State prosecutors filed rebellion charges against Llamas earlier this month.
He and 40 other leaders of the communist movement are accused of plotting to topple Gloria Arroyo, the president, in February.
Peace negotiator
Llamas was a former guerrilla commander in the southeastern Bicol region. He was arrested in 1995 but released a year later.
Military intelligence officials said he was a member of the central committee of the Communist Party of the Philippines and regional commander of the Maoist-led New People’s Army (NPA).
He was also a consultant to peace talks between the communist rebels and the government that have been mediated by Norway since 2001.
The government said some rogue lieutenants had met senior NPA leaders in Batangas province south of the capital before Llamas was arrested in February.
Wave of killings
It linked the party leadership with the foiled coup, including rebels living in exile in the Netherlands.
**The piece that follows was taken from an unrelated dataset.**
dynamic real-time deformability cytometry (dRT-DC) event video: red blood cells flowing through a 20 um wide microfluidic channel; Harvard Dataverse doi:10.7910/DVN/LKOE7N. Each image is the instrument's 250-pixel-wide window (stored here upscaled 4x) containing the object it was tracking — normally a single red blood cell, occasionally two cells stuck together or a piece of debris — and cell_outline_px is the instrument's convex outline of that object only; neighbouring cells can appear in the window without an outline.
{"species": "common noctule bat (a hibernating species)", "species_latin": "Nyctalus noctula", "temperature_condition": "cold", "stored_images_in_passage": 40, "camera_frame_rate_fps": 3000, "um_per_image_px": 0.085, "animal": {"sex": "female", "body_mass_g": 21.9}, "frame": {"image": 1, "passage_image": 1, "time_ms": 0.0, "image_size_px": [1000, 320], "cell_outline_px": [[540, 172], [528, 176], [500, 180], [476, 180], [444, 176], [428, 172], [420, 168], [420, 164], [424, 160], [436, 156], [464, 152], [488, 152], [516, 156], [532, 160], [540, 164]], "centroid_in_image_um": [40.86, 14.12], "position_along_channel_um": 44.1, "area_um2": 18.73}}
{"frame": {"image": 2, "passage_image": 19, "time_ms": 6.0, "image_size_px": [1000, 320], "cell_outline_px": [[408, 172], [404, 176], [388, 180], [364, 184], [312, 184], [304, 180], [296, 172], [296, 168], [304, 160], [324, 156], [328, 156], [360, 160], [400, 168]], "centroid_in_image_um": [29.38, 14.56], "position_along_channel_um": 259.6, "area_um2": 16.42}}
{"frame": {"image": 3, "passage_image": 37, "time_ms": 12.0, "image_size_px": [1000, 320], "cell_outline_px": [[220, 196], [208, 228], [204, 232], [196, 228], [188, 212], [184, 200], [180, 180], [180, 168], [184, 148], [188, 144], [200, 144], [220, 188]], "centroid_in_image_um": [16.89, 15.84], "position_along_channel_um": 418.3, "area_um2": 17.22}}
Negotiations to end nearly 40 years of a communist insurgency that has killed 40,000 people stalled in August 2004 when the government refused to try to convince Washington and some Western European states that the rebels should be removed from their list of terrorist organisations.
Llamas emerged from the underground to organise and mobilise rallies and briefly moved into local politics, running and losing the gubernatorial race in his home province, Albay, in the May 2004 elections.
Human rights advocates and left-leaning groups say the government was behind the wave of murders and disappearances of nearly 100 journalists and activists since Arroyo assumed power in 2001.
Arroyo’s security officials defended the government’s rights record, saying the killings could be part of a purge within the communist movement.